This project is a BERT-based PyTorch text classifier that predicts the sentiment of hotel reviews (positive or negative). It uses the Hugging Face Transformers library to fine-tune a pre-trained BERT model on a labeled dataset of 20,000 TripAdvisor hotel reviews from Kaggle.
Classify hotel reviews as:
- Positive (ratings 4 or 5 stars)
- Negative (ratings 1 or 2 stars)
3-star "neutral" reviews are removed to make the task a clear binary classification.
- Source: TripAdvisor Hotel Reviews (Kaggle)

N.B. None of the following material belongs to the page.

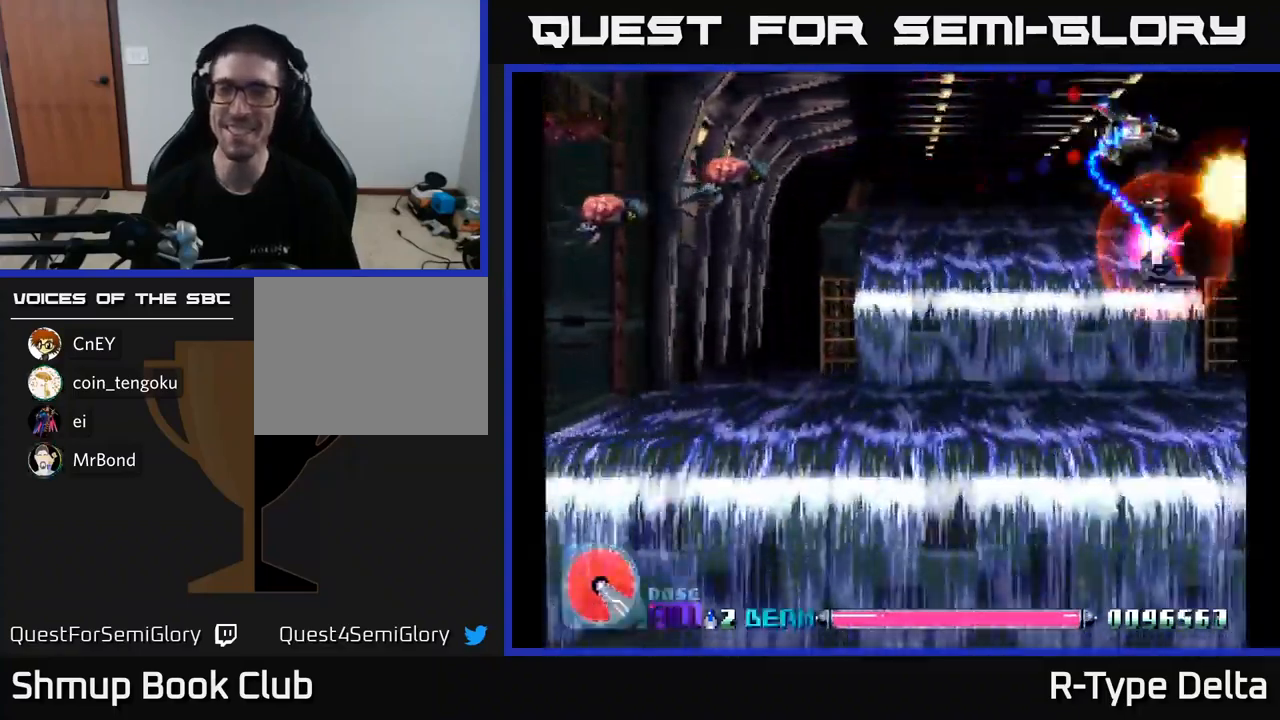
{"buttons": ["X", "DPAD_DOWN", "DPAD_RIGHT"], "right_stick": "center", "events": [[17, "DPAD_RIGHT", "up"], [34, "DPAD_LEFT", "down"], [84, "A", "up"], [100, "DPAD_DOWN", "up"], [234, "DPAD_LEFT", "up"], [250, "DPAD_RIGHT", "down"], [267, "DPAD_UP", "down"], [400, "DPAD_UP", "up"], [450, "DPAD_DOWN", "down"]]}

- 20,000 English-language hotel reviews with 1–5 star ratings.
- Preprocessing includes:
- Removing 3-star neutral reviews
- Mapping ratings to binary labels
- Cleaning/lowercasing text
- Splitting into train/validation CSVs with stratification
- Architecture: BERT (bert-base-uncased)
- Library: Hugging Face Transformers (PyTorch)
- Fine-tuned on the TripAdvisor dataset for binary classification.
- Tokenized with max sequence length of 128.
- Best Validation Accuracy: ~96.9%
- Computed during training using Hugging Face Trainer with accuracy as the selection metric.
- Metric calculated on held-out validation set stratified from original data.
Achieved ~96.9% validation accuracy classifying hotel reviews as positive or negative.
- Data preprocessing pipeline in Python
- Fine-tuning script using Hugging Face Trainer
- Training logs and checkpoints saved
- CLI script for interactive predictions